Some of the income collected by the federal government in the three-stage process is shared with the governments of the states where (or nearest to where) the oil and gas were extracted. The states’ shares of the income averaged almost 40 percent between 2005 and 2014.
How Could Lawmakers Change the Process to Increase Federal Income?
CBO analyzed eight ways in which lawmakers could change the fiscal terms for oil and gas development on federal lands so as to increase federal income (see table below). Some of the options would change qualitative features of the leasing process, such as auction formats and rules, whereas others would affect quantitative features, such as minimum bids or royalty rates. The specific versions of the quantitative options analyzed here for illustrative purposes are relatively modest, so as not to put federal lands at a competitive disadvantage relative to state-owned or privately owned lands. Smaller or larger versions of those options would yield smaller or larger increases in federal income. (Decreases in production that could result from larger changes would affect more than federal income and raise issues outside the scope of this report, such as possible environmental benefits or concerns about national security.)

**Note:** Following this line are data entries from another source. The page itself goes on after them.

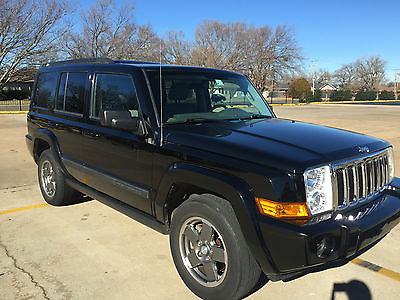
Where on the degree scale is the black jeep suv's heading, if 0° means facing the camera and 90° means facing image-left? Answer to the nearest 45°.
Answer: approximately 315°

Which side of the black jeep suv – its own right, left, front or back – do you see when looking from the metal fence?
back

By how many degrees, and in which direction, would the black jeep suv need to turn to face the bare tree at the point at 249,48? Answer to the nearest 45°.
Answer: approximately 135° to its left

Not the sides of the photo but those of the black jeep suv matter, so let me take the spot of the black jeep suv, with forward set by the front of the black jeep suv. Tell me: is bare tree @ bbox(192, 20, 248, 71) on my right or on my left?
on my left
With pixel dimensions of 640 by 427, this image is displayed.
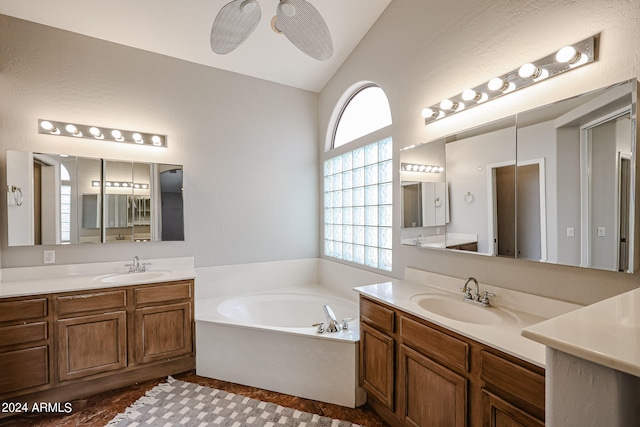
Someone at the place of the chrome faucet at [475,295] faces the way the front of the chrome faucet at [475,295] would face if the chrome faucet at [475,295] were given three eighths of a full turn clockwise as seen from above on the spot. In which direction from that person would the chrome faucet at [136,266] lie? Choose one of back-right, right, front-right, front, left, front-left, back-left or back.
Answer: left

For onshore resources, CBO considered the following approaches:
- Lawmakers could direct DOI to adopt an alternative form of auction that would encourage more intense competition between firms; greater competition would probably generate a small increase in the winning bids.
- The prohibition against setting lease-specific fiscal terms could be lifted, allowing DOI to set terms that were more advantageous for the government when there was greater certainty that parcels contained oil or gas reserves.

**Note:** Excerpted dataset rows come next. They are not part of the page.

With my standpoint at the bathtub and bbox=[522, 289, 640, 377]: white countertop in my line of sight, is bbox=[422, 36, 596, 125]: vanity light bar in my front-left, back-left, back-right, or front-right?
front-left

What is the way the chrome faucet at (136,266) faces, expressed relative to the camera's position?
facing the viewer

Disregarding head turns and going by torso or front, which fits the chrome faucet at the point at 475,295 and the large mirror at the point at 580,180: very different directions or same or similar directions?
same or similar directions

- Policymakers could instruct DOI to raise the minimum bid, the fee on nonproducing leases, or the royalty rate for all leases.
The options considered here would generate increases of between $50 million and $200 million in net income (after payments to states) over 10 years, CBO estimates. Reductions in production would be small or even negligible over that period or later.

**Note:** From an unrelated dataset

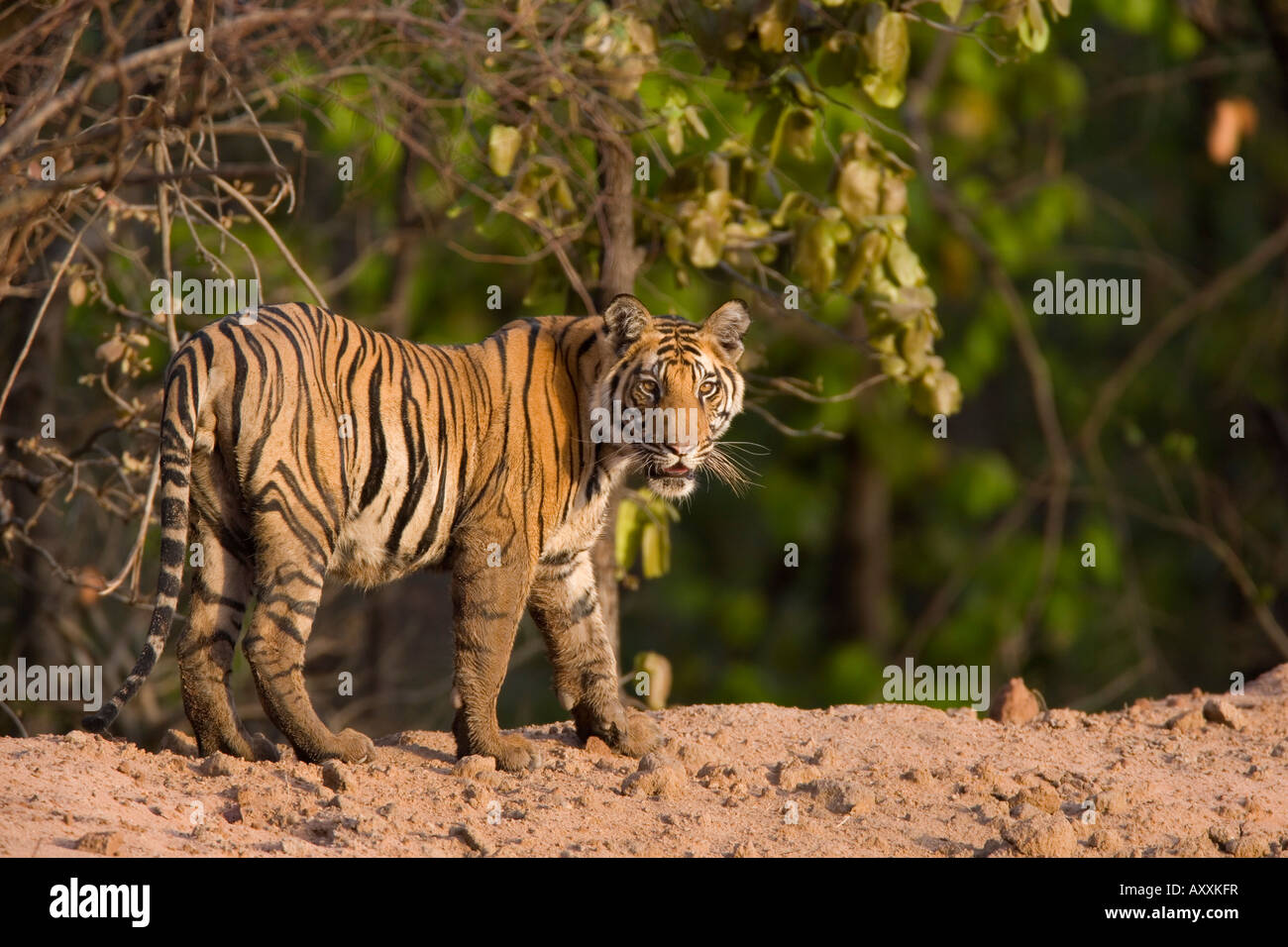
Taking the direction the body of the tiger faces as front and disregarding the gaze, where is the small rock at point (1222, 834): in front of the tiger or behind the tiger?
in front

For offshore resources, there are fewer policy options that DOI is not already considering. One such option, designed to increase competition, would require firms to nominate parcels before they can be scheduled for auction, as is the case for onshore parcels. Other policies would impose a new fee on nonproducing leases or adopt a royalty rate that increased if the price of oil or gas rose. Those policies, at commonly discussed magnitudes, would boost net income by amounts ranging from less than $25 million over 10 years to $500 million over that period, CBO estimates. Effects on production would be negligible.
One important factor affecting CBO’s estimates of budgetary effects over 10 years is the long lag time between leasing a parcel and beginning production from that parcel. The effects on net income of some options—for example, those that would change royalty rates—could be significantly larger outside of the 10-year period generally used for budget estimates, depending on future prices and other market conditions. But attempts to estimate budgetary effects beyond 10 years are hindered by greater uncertainty about those future conditions.